Scan the entries that follow for the word "only", then report every line in which it appears.

──────

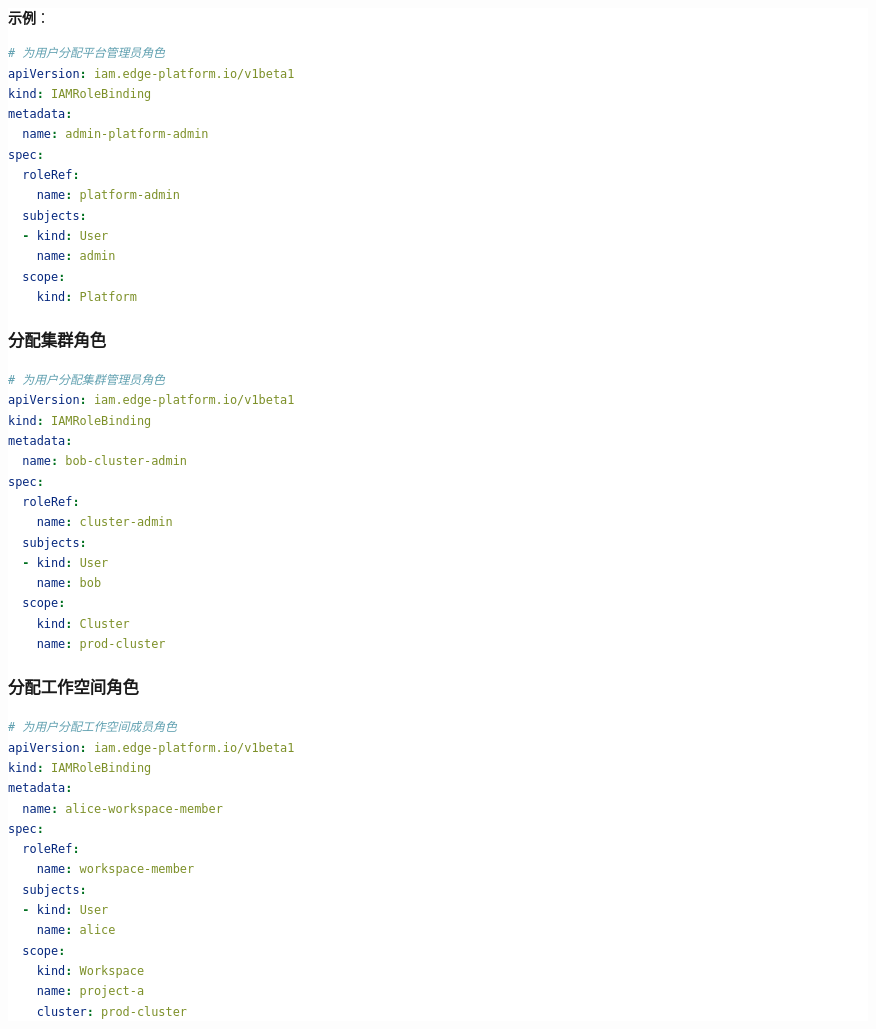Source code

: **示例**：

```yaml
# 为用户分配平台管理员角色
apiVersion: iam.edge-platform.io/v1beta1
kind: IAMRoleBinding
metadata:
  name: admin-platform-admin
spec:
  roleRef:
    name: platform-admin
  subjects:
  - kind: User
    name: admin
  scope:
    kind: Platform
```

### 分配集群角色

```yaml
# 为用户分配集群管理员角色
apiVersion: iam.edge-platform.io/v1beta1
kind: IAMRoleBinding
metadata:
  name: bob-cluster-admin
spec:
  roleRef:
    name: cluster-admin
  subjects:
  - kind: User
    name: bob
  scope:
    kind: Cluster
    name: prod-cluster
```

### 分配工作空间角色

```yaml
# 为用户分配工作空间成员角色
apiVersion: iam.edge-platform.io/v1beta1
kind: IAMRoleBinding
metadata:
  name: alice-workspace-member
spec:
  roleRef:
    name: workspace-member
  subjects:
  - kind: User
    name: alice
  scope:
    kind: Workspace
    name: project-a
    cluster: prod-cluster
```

──────

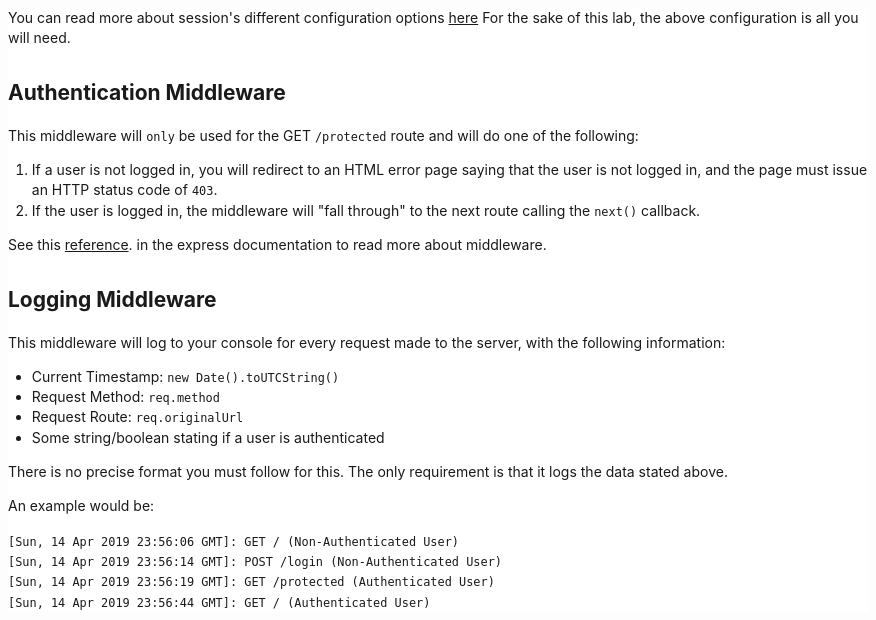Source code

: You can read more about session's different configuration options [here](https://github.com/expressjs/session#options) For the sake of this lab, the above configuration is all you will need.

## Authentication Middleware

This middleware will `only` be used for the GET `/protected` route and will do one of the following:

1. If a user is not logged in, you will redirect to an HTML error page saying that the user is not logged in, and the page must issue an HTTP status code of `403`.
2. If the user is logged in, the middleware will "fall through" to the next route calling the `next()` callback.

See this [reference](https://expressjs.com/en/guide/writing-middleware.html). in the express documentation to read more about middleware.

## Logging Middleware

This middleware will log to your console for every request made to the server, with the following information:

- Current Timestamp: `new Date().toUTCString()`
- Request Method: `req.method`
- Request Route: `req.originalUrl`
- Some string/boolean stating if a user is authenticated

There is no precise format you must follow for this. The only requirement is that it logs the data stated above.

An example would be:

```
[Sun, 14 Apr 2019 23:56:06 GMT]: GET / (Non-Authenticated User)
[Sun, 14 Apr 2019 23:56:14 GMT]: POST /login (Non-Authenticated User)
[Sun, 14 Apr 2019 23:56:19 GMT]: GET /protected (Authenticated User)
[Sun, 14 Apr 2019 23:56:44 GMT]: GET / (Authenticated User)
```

──────

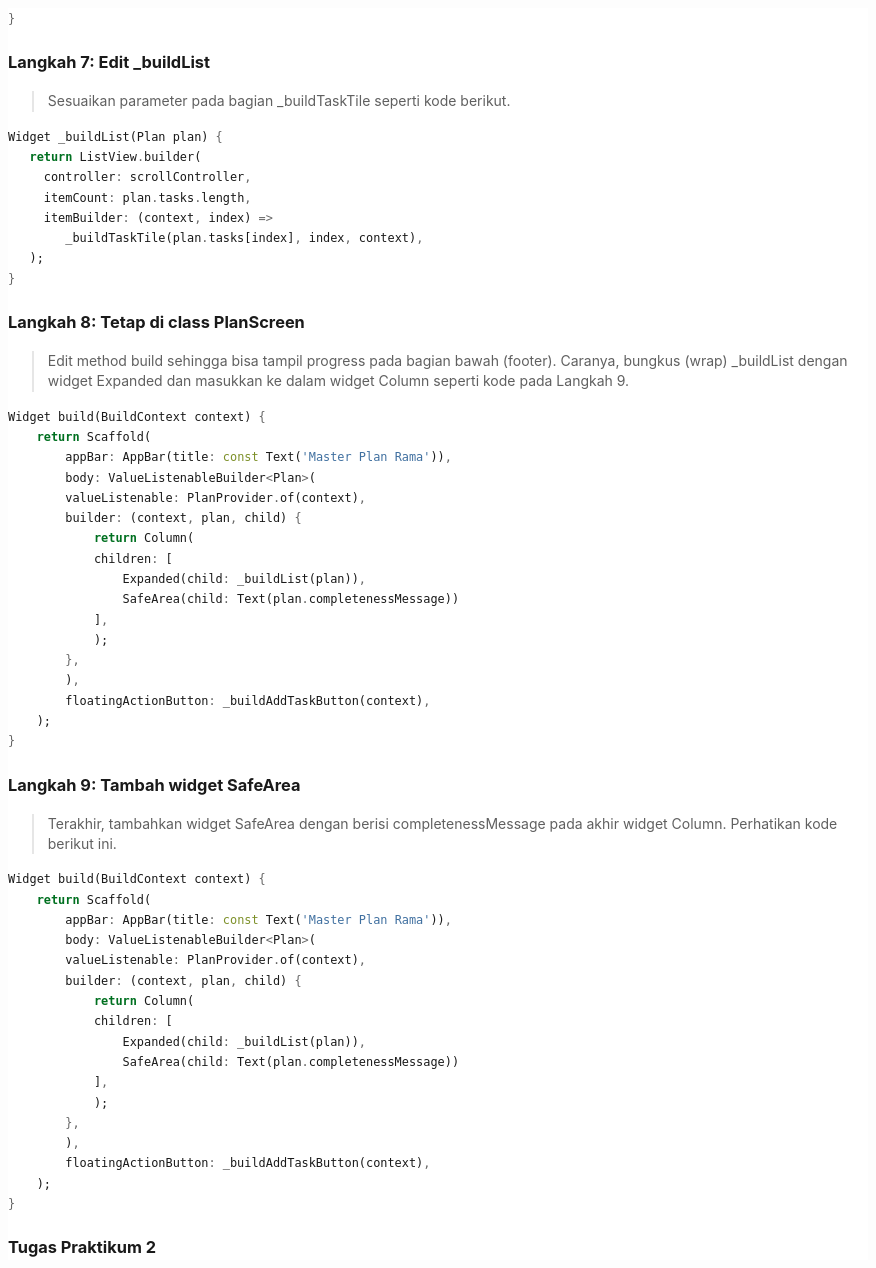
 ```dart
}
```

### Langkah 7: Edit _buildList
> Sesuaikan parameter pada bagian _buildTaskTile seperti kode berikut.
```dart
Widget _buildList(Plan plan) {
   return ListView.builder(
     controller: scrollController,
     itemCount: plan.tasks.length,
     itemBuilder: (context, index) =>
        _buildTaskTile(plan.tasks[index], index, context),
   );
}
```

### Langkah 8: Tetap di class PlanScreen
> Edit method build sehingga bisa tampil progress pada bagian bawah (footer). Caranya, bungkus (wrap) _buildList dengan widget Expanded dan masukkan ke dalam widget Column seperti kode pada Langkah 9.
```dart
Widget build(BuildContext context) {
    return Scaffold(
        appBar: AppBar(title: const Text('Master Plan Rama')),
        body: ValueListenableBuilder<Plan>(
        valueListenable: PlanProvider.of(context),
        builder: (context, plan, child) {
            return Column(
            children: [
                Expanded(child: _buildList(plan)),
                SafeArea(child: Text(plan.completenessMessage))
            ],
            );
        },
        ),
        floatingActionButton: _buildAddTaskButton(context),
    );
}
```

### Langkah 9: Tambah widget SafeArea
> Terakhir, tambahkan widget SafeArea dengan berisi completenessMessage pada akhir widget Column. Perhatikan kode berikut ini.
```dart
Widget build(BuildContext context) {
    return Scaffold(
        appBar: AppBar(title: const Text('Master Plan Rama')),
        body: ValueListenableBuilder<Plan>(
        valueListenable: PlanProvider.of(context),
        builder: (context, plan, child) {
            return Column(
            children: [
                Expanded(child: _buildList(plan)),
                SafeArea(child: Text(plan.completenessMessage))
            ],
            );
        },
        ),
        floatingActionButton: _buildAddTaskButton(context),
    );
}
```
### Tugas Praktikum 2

──────

• _Your response_
This middleware will `only` be used for the GET `/protected` route and will do one of the following:
There is no precise format you must follow for this. The only requirement is that it logs the data stated above.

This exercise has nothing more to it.